[Begin Article]
You are viewing a plain text version of this content. The canonical link for it is here.
Posted to users@kafka.apache.org by Pushkar Deole <pd...@gmail.com> on 2019/07/25 08:51:11 UTC

Getting started with Kafka topic to store multiple types

Hi All,

I am new to Kafka and still getting myself acquainted with the product. I
have a basic question around using Kafka. I want to store in a Kafka topic,
a string value against some keys while a HashMap value against some of the
keys. For this purpose, I have created two different producers as below
which I instantiate with two different producer instances. Note that I need
to create two different producers since I want to use generic types
properly, else with a single producer if I want to use the same producer to
store a String and Map then I will need to use <String, Object> in the
generic types and Object is too generic which I don't want to allow, so
defined two different producers...

private static Producer<String, String> basicProducer = null;
private static Producer<String, Map> hashProducer = null;

Now, if I want to use other streams classes such as KTable or GlobalKTable
from where I would read my data, then these classes also requires to define
generic types e.g. if I define a GlobalKTable like below then it won't work
for HashMap stored against key:

private static GlobalKTable<String, String> eventsGTable;

So, in order to allow a String as well as Map stored against key in a
topic, how should I go about it? Do I need to use <String, Object> as
generic types in all definitions and then cast from Object to String or Map
as per the type of instance stored in the object?

Re: Getting started with Kafka topic to store multiple types

Posted by Peter Levart <pe...@gmail.com>.
Hi Pushkar,


On 7/25/19 10:51 AM, Pushkar Deole wrote:
> Hi All,
>
> I am new to Kafka and still getting myself acquainted with the product. I
> have a basic question around using Kafka. I want to store in a Kafka topic,
> a string value against some keys while a HashMap value against some of the
> keys. For this purpose, I have created two different producers as below
> which I instantiate with two different producer instances. Note that I need
> to create two different producers since I want to use generic types
> properly, else with a single producer if I want to use the same producer to
> store a String and Map then I will need to use <String, Object> in the
> generic types and Object is too generic which I don't want to allow, so
> defined two different producers...
>
> private static Producer<String, String> basicProducer = null;
> private static Producer<String, Map> hashProducer = null;
>
> Now, if I want to use other streams classes such as KTable or GlobalKTable
> from where I would read my data, then these classes also requires to define
> generic types e.g. if I define a GlobalKTable like below then it won't work
> for HashMap stored against key:
>
> private static GlobalKTable<String, String> eventsGTable;
>
> So, in order to allow a String as well as Map stored against key in a
> topic, how should I go about it? Do I need to use <String, Object> as
> generic types in all definitions and then cast from Object to String or Map
> as per the type of instance stored in the object?
[End Article]
[Begin Provided material]
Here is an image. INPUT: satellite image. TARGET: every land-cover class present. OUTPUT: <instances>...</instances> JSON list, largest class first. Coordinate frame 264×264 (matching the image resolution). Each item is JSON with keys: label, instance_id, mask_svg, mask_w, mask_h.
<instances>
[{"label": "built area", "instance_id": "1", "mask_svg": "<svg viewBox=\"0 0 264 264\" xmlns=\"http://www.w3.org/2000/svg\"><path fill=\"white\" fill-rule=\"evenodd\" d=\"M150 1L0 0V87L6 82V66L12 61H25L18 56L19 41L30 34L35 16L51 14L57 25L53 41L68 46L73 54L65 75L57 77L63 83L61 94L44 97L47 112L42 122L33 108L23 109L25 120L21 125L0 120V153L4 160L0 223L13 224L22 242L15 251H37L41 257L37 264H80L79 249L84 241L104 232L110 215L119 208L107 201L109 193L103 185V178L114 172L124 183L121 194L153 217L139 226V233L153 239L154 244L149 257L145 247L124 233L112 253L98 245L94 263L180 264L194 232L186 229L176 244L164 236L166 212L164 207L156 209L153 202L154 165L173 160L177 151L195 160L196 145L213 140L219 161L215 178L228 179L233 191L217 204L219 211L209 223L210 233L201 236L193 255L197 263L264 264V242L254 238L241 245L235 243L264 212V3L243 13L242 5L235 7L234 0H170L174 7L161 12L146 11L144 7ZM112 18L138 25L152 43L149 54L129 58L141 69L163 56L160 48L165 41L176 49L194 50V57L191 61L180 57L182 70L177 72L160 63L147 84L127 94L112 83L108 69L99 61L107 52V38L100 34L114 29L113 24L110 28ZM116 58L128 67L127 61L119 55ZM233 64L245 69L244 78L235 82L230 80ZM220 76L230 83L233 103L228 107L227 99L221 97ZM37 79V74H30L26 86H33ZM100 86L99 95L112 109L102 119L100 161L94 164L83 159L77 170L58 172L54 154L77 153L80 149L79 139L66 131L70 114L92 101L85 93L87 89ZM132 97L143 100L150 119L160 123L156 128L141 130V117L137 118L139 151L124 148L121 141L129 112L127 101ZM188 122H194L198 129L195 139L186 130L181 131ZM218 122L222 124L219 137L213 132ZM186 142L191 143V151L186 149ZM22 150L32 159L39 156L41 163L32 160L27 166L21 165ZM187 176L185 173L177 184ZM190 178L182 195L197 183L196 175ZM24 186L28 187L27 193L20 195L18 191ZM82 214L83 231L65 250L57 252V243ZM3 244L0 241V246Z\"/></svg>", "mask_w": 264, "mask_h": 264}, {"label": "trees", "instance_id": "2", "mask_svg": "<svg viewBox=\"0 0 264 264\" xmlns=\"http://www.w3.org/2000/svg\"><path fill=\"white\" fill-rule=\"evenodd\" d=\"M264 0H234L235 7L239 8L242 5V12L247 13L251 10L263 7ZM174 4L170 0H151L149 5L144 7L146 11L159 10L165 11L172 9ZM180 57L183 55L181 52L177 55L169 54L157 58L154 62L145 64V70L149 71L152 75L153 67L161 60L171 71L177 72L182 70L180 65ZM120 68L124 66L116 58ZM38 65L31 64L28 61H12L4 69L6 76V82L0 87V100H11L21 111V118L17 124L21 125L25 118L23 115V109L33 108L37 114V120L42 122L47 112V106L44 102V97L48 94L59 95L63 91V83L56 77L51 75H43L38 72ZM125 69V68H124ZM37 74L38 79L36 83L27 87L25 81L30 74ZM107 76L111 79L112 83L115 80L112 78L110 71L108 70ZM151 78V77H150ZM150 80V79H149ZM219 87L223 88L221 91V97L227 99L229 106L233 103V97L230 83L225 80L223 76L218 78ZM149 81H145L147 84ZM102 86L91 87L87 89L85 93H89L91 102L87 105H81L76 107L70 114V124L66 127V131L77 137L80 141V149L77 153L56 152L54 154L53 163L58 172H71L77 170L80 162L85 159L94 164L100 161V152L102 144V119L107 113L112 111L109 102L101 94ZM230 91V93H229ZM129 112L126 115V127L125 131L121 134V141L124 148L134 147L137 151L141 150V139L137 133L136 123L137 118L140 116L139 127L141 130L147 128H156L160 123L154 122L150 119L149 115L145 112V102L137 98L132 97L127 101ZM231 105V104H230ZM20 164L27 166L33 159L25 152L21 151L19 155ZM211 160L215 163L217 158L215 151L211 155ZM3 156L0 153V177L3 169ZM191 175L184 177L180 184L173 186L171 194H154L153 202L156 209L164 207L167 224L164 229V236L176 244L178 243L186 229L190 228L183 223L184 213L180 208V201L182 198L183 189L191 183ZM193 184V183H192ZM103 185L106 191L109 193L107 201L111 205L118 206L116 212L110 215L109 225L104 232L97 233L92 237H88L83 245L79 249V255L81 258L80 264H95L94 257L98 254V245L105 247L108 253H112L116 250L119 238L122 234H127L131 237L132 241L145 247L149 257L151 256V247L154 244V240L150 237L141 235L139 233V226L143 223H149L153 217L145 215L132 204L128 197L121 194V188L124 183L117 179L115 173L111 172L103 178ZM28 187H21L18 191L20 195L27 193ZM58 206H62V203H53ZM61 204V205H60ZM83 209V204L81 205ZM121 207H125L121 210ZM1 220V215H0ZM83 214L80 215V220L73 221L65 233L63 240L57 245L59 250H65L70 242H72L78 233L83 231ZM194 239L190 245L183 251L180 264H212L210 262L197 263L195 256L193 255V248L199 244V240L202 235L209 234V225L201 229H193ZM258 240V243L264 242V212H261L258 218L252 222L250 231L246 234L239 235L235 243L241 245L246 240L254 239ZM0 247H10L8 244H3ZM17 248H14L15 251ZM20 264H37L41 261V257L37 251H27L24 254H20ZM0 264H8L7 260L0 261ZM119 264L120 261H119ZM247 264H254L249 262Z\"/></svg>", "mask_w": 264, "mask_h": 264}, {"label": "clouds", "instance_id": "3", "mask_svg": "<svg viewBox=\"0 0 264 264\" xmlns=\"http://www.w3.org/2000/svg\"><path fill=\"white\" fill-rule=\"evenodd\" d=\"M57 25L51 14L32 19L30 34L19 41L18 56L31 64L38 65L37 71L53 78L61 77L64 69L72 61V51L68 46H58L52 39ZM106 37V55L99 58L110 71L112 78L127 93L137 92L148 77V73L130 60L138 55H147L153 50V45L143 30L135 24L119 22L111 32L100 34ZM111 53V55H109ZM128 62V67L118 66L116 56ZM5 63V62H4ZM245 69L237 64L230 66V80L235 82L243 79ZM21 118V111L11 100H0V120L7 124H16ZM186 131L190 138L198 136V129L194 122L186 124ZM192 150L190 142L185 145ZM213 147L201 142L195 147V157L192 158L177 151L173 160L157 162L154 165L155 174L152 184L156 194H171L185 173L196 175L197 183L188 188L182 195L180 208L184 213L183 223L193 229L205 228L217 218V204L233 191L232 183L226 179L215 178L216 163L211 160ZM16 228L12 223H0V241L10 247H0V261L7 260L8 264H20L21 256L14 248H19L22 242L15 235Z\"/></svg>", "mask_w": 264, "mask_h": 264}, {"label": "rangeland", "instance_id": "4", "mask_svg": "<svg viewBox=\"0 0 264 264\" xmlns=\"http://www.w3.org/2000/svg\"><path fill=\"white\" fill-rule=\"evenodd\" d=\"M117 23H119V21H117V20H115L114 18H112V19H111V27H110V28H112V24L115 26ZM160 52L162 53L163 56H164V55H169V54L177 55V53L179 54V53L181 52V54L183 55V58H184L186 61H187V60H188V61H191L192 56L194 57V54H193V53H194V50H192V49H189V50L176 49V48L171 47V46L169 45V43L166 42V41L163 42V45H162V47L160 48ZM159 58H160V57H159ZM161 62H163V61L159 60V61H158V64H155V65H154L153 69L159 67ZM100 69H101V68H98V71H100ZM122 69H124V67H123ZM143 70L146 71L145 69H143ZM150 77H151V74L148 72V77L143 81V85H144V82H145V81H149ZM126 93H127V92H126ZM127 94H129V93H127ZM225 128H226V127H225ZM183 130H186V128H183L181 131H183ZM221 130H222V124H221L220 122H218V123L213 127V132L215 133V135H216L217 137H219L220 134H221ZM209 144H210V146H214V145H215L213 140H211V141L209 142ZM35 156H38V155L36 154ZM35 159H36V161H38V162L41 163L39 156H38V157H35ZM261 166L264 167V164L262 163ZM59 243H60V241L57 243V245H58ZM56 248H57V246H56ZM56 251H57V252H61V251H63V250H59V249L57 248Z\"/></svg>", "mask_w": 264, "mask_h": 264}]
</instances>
[End Provided material]
Short problem
List the names of every variable declared in the code lines of the opening post of the Kafka thread. Nothing in the listing is needed.

Solution for this exercise
basicProducer, hashProducer, eventsGTable